Butter (for the dish)
3 1/2- to 4-pound butternut squash, halved and seeded
1 teaspoon olive oil
Salt and pepper, to taste
1/2 teaspoon nutmeg, or to taste
1 cup grated Gruyere cheese
2 eggs, separated
1 extra egg white
Pinch of salt
Squeeze lemon juice
1. Set the oven at 375 degrees. Generously butter a 4-cup souffle dish.
2. Brush the squash all over with oil, then sprinkle it with salt and pepper. Place it cut-side down in a baking dish and cook it for 30 minutes or until it is tender.

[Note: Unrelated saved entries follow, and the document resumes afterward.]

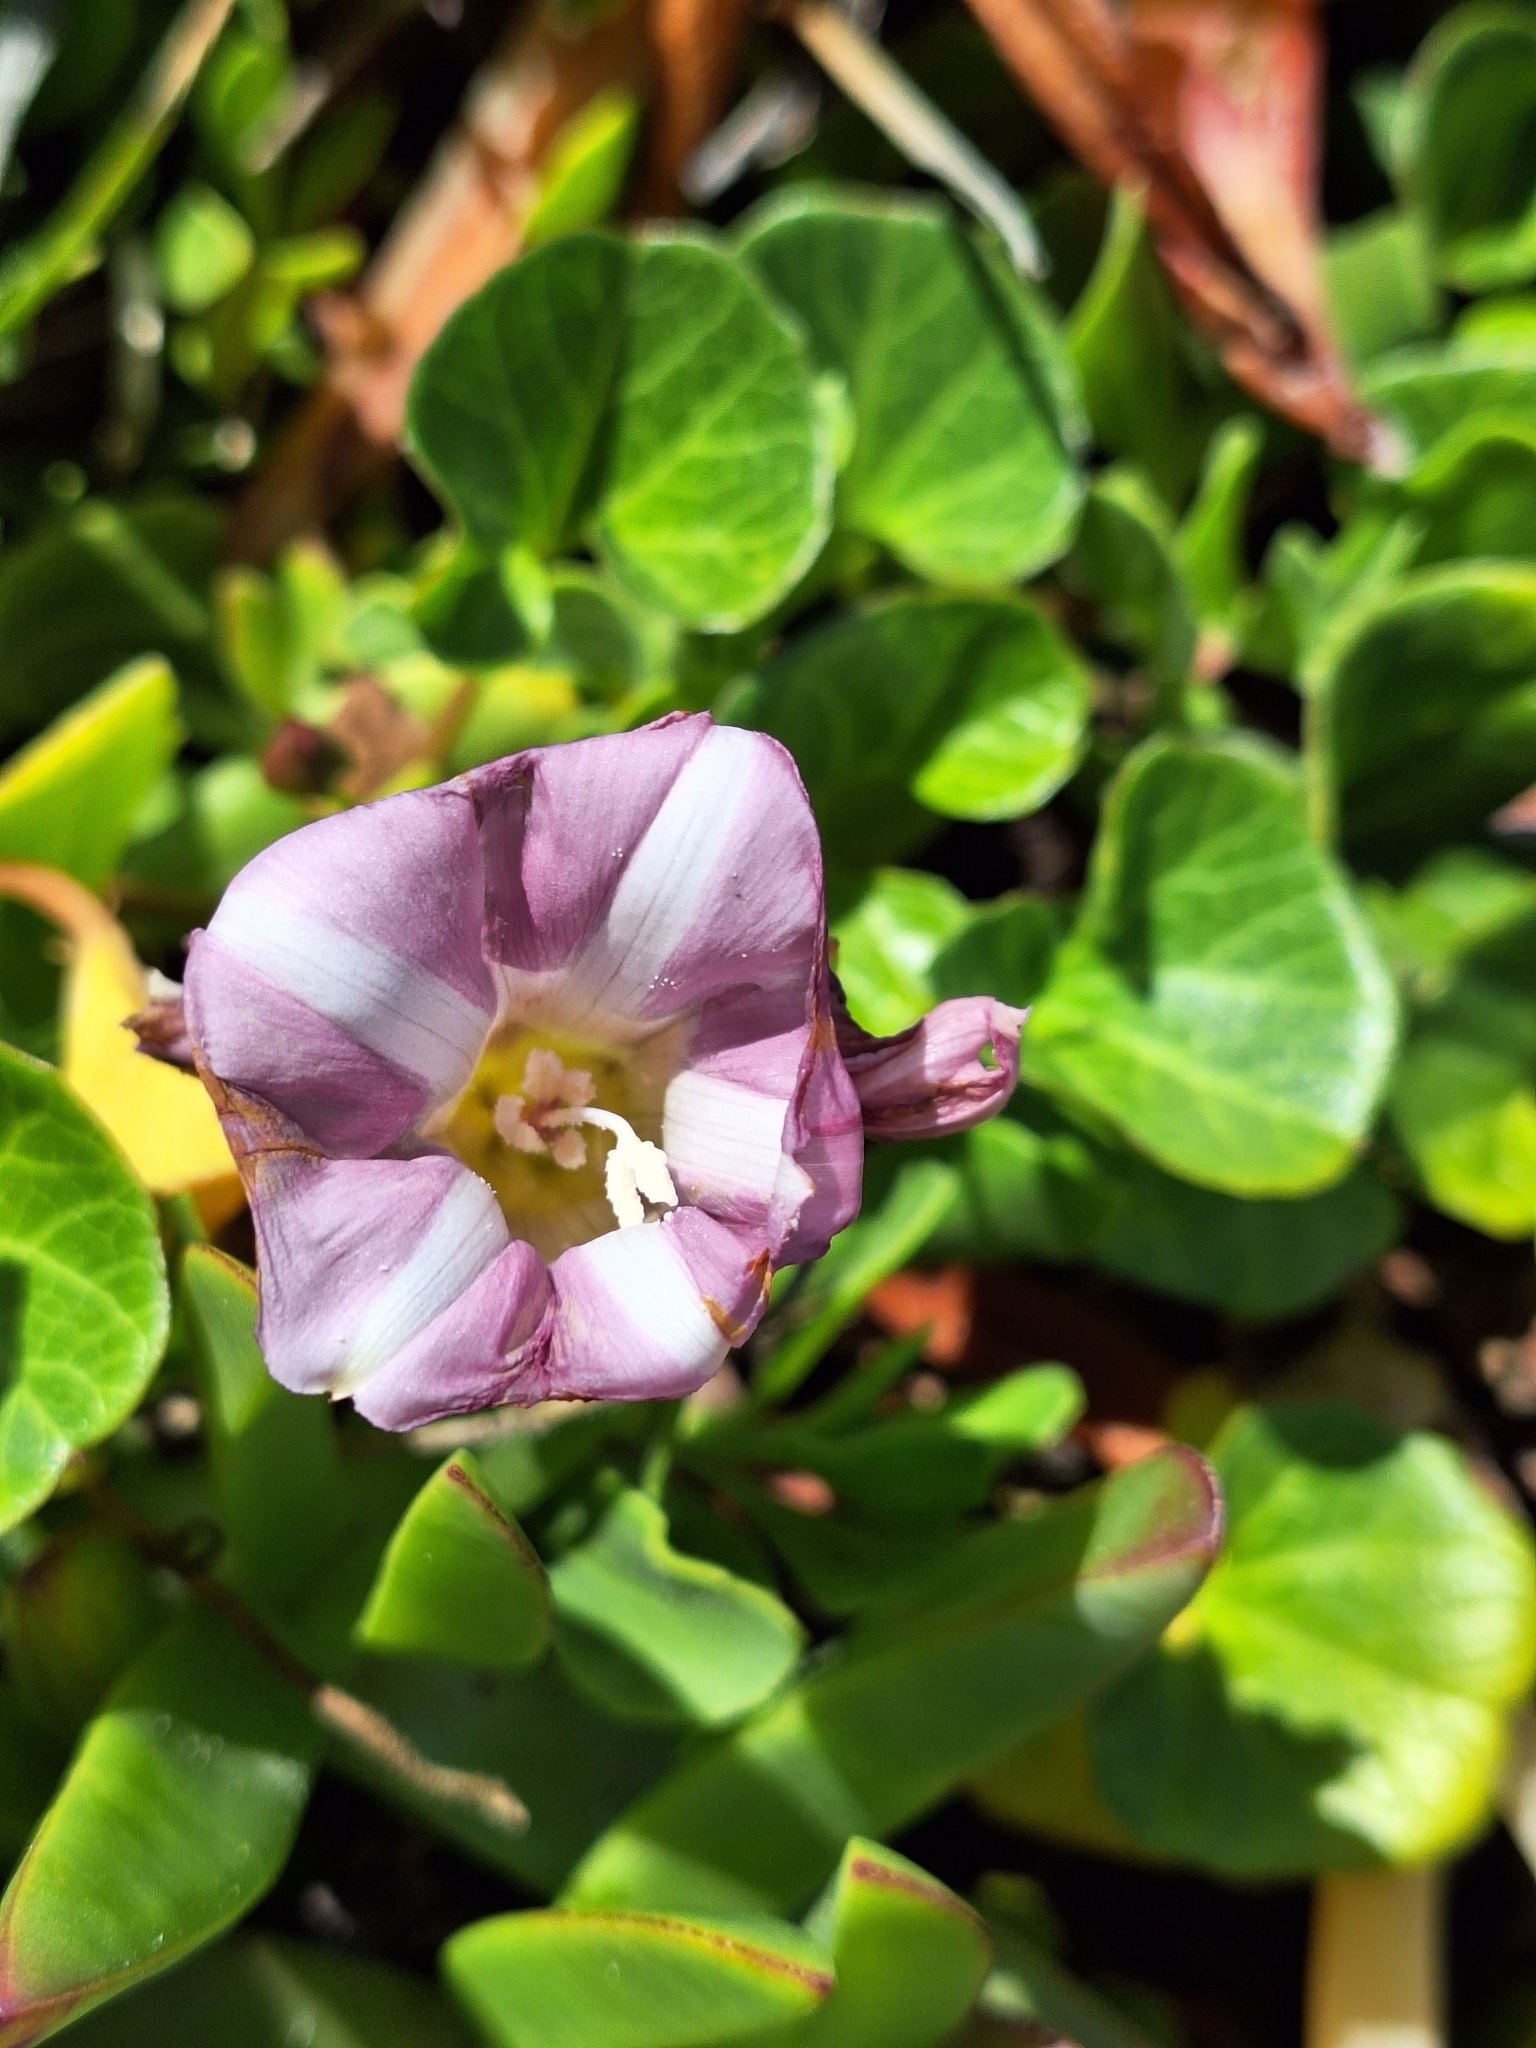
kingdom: Plantae
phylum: Tracheophyta
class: Magnoliopsida
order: Solanales
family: Convolvulaceae
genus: Calystegia
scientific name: Calystegia soldanella
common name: Sea bindweed
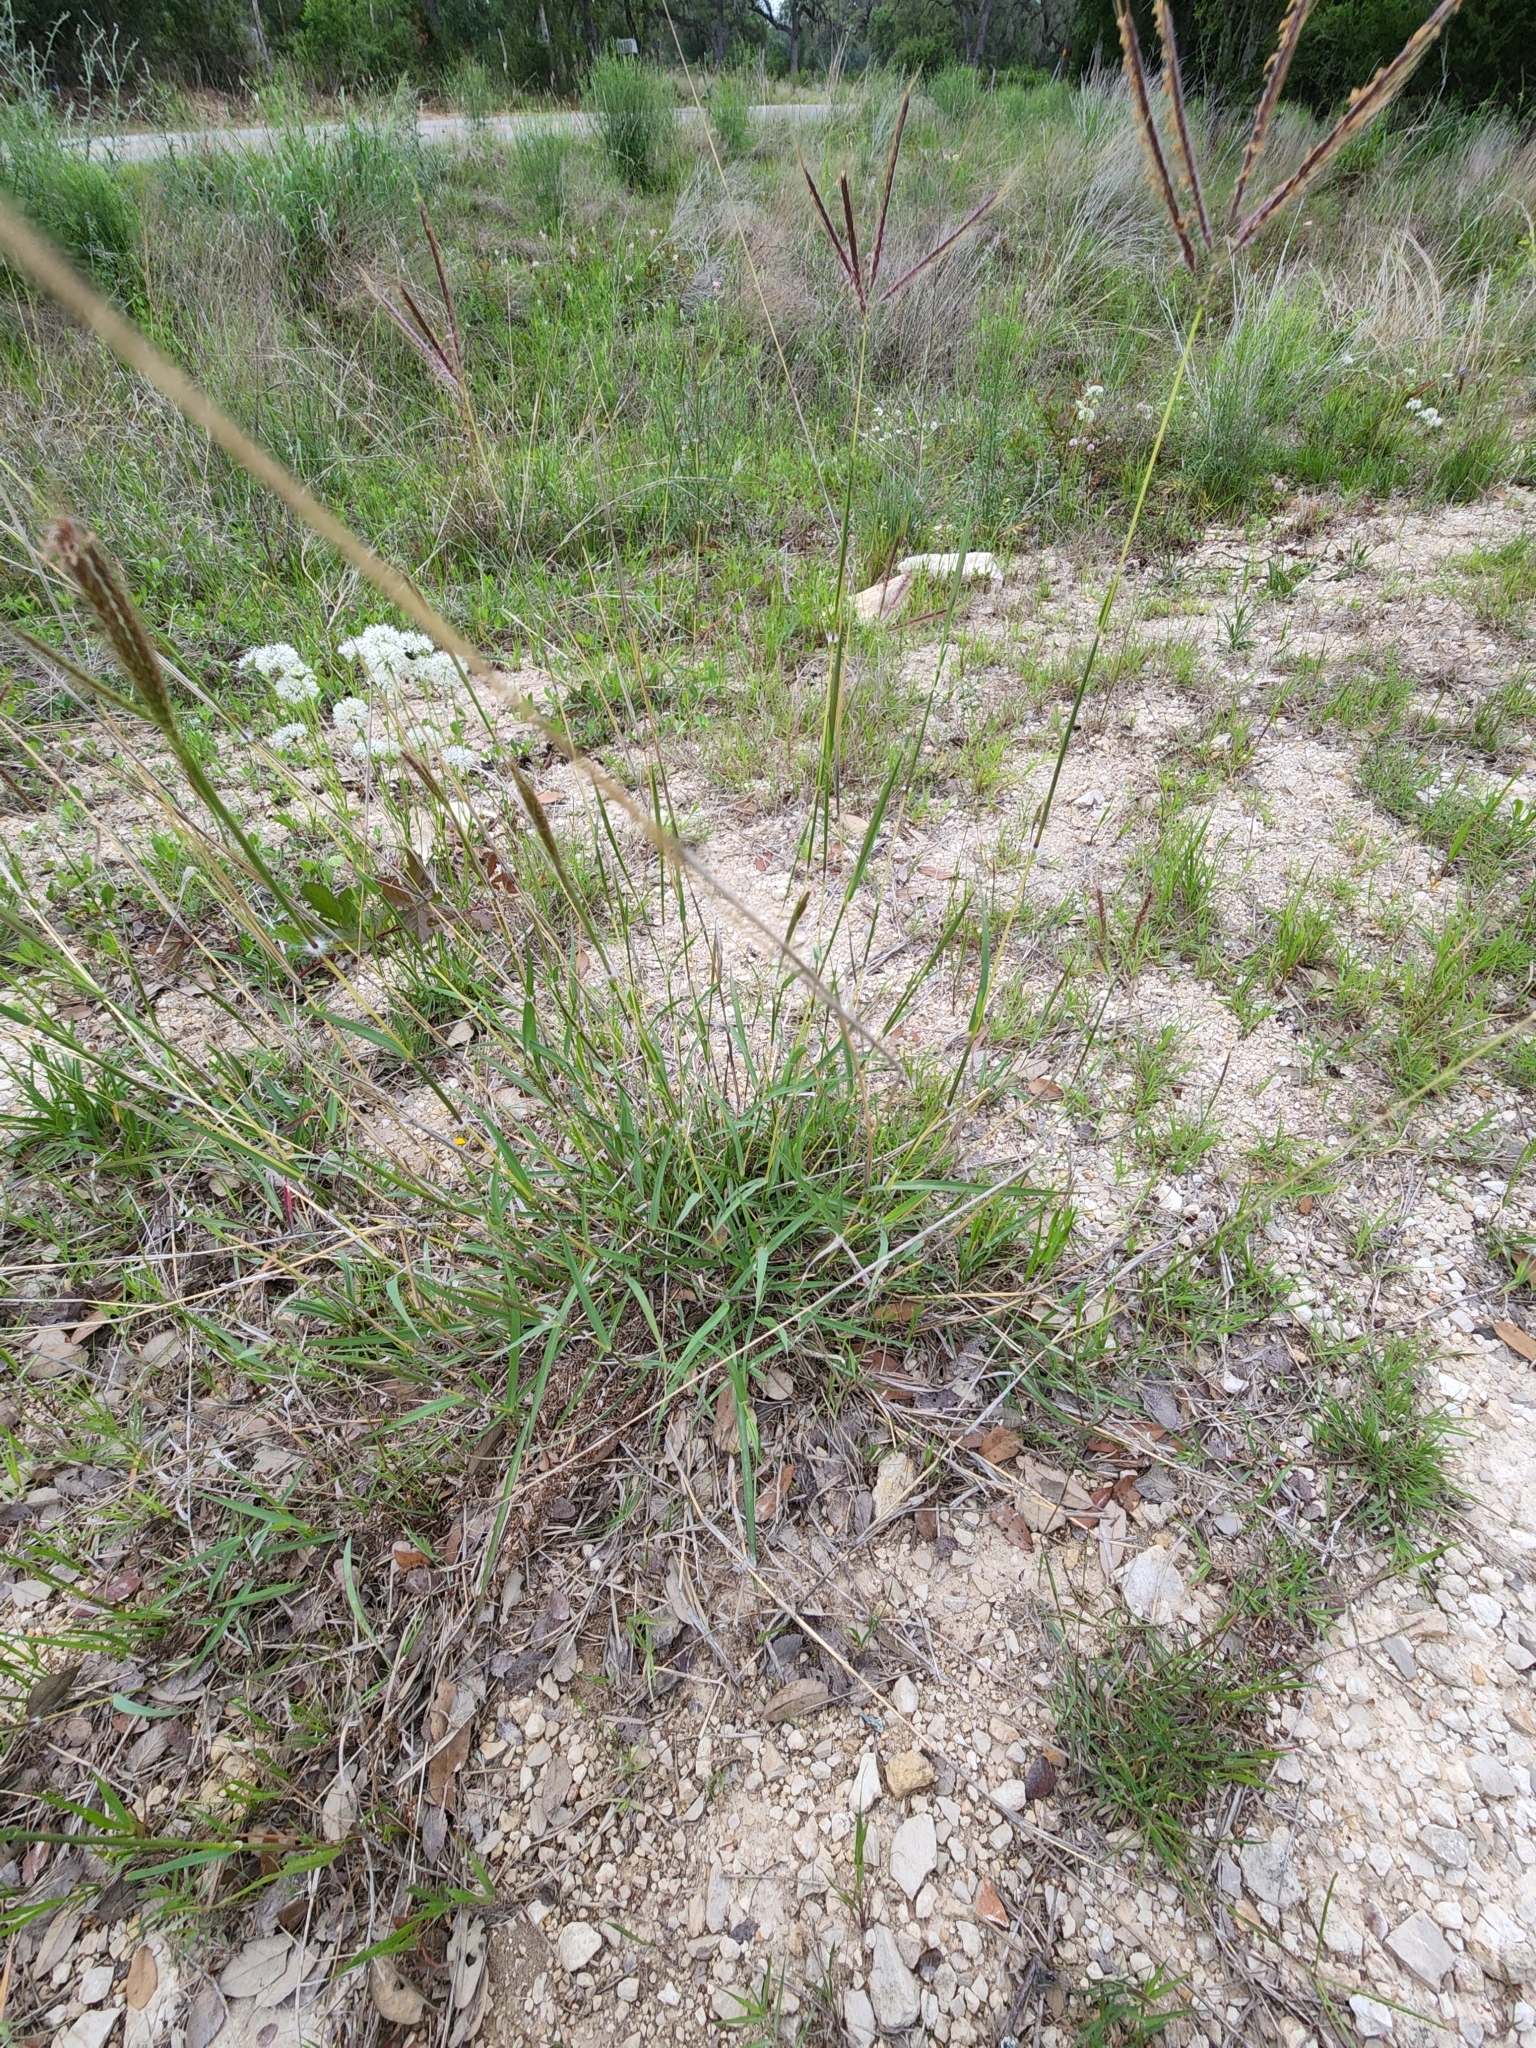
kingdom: Plantae
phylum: Tracheophyta
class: Liliopsida
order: Poales
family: Poaceae
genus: Dichanthium
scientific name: Dichanthium annulatum
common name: Kleberg's bluestem
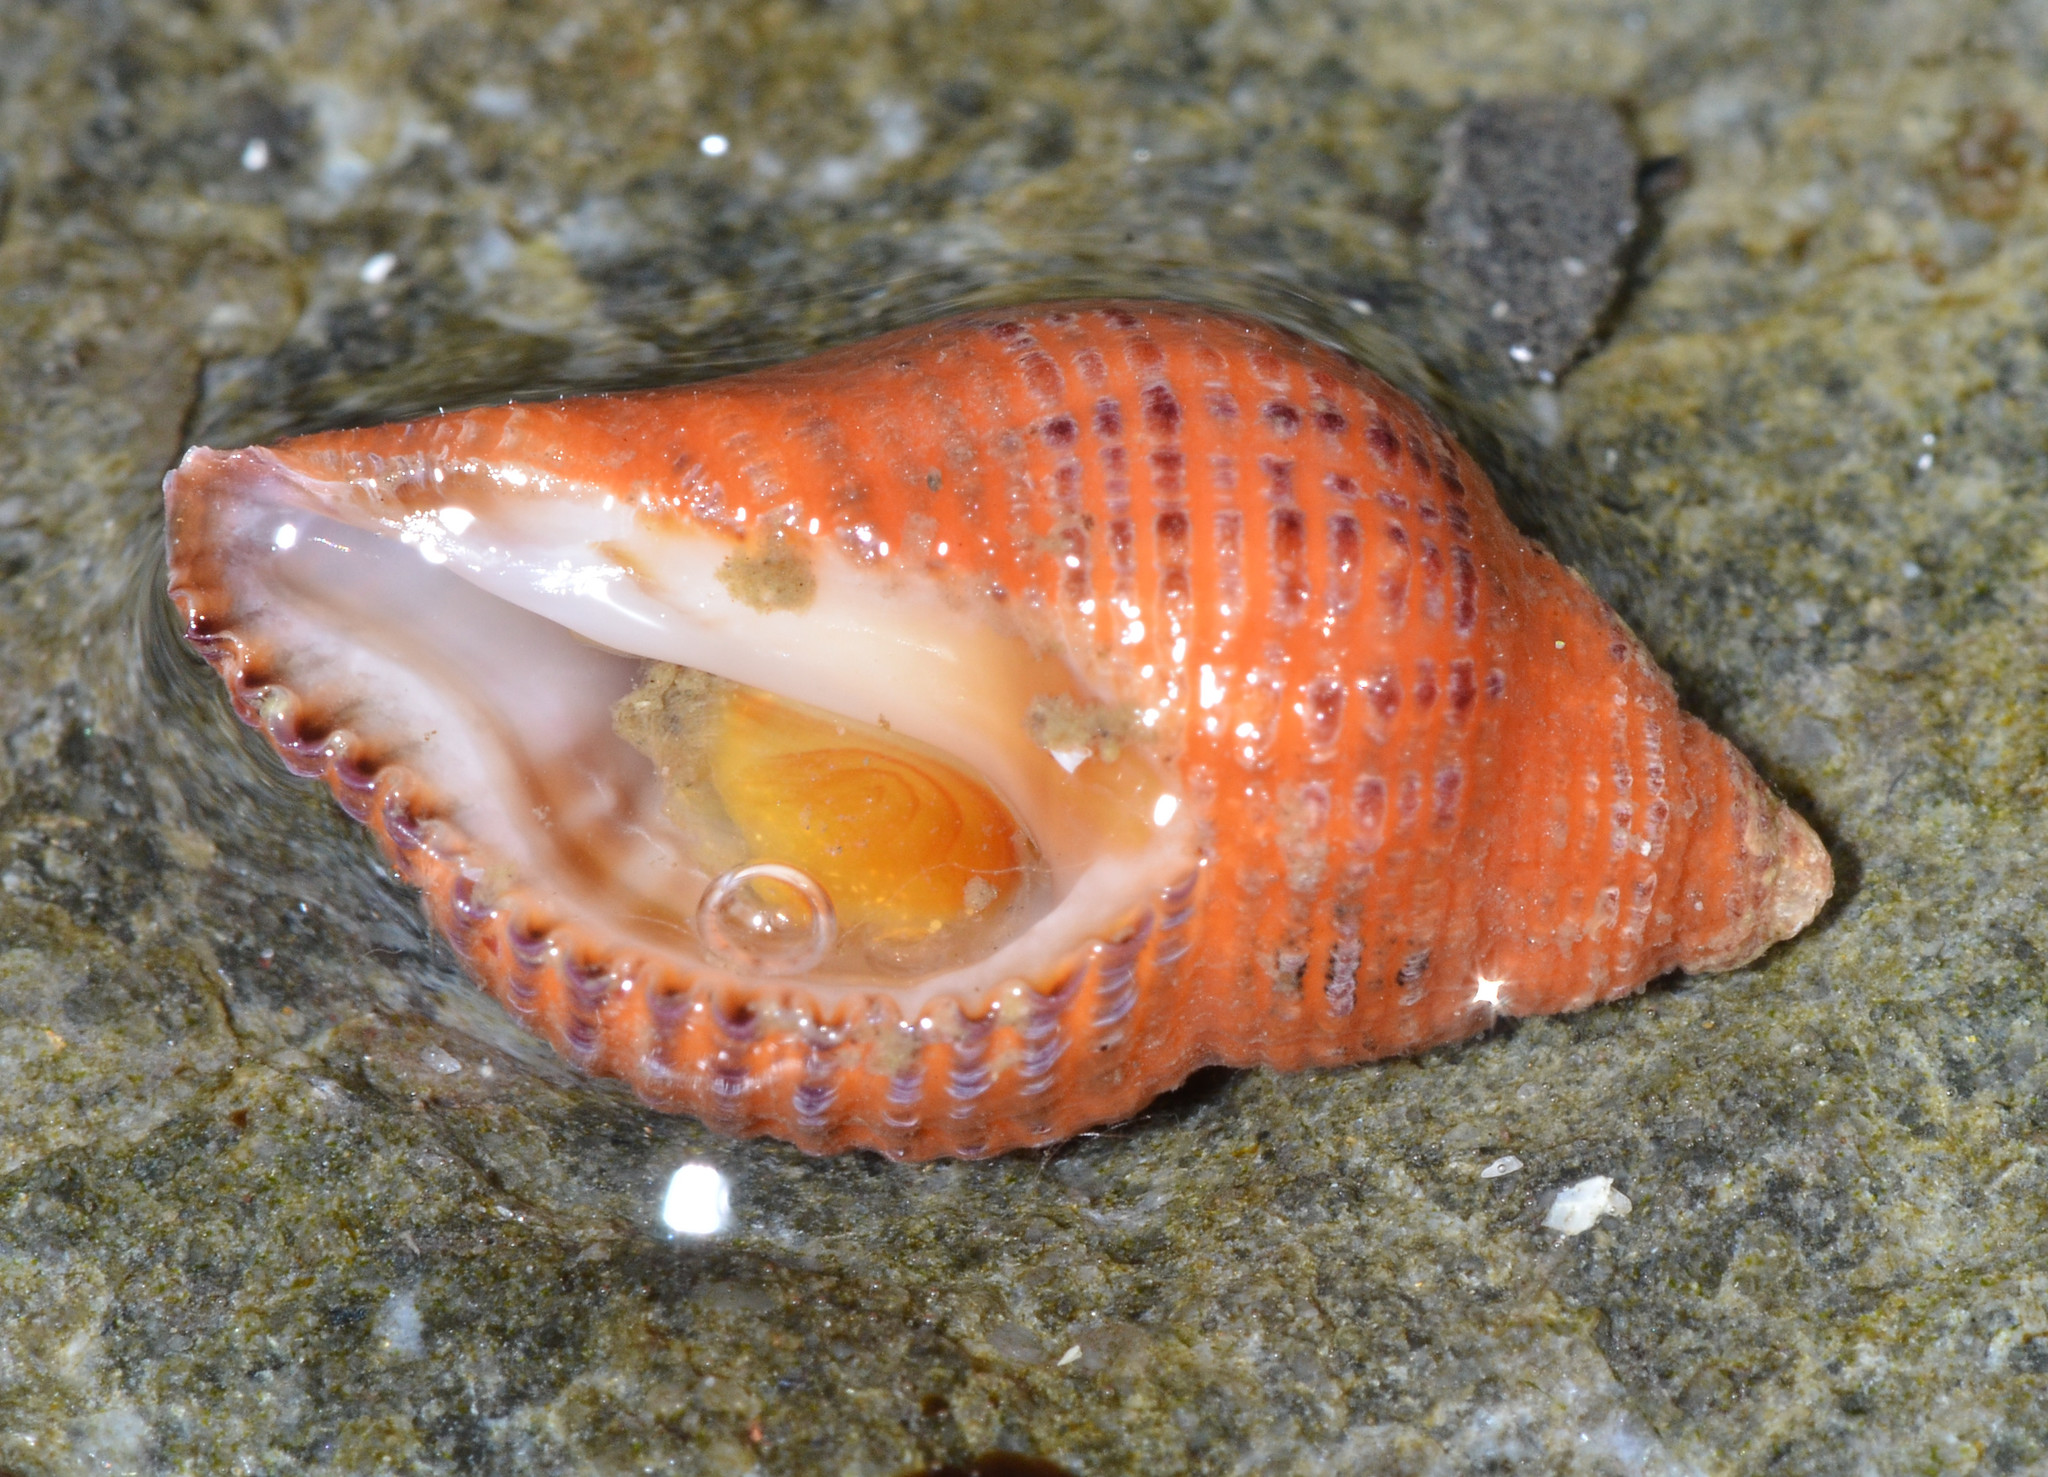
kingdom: Animalia
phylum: Mollusca
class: Gastropoda
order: Neogastropoda
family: Muricidae
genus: Paciocinebrina
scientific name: Paciocinebrina lurida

3. Spoon 2 1/2 cups of squash flesh into a skillet. Add the nutmeg and cook over medium-low heat for 10 to 15 minutes or just until the moisture evaporates. Remove the pan from heat and stir in the Gruyere.
4. In the bowl of a mixer, combine the puree with the yolks.
5. In a separate bowl, beat the 3 whites until they hold medium peaks. Add the salt and lemon juice and beat until stiff.
5. Stir half of the whites into the squash puree, then gently fold in the remaining whites.
6. Spoon the mixture into the prepared dish and set the dish in a baking pan. Add enough water to come halfway up the sides of the dish and bake for 20 to 25 minutes, until the top has puffed up and browned. Serve at once.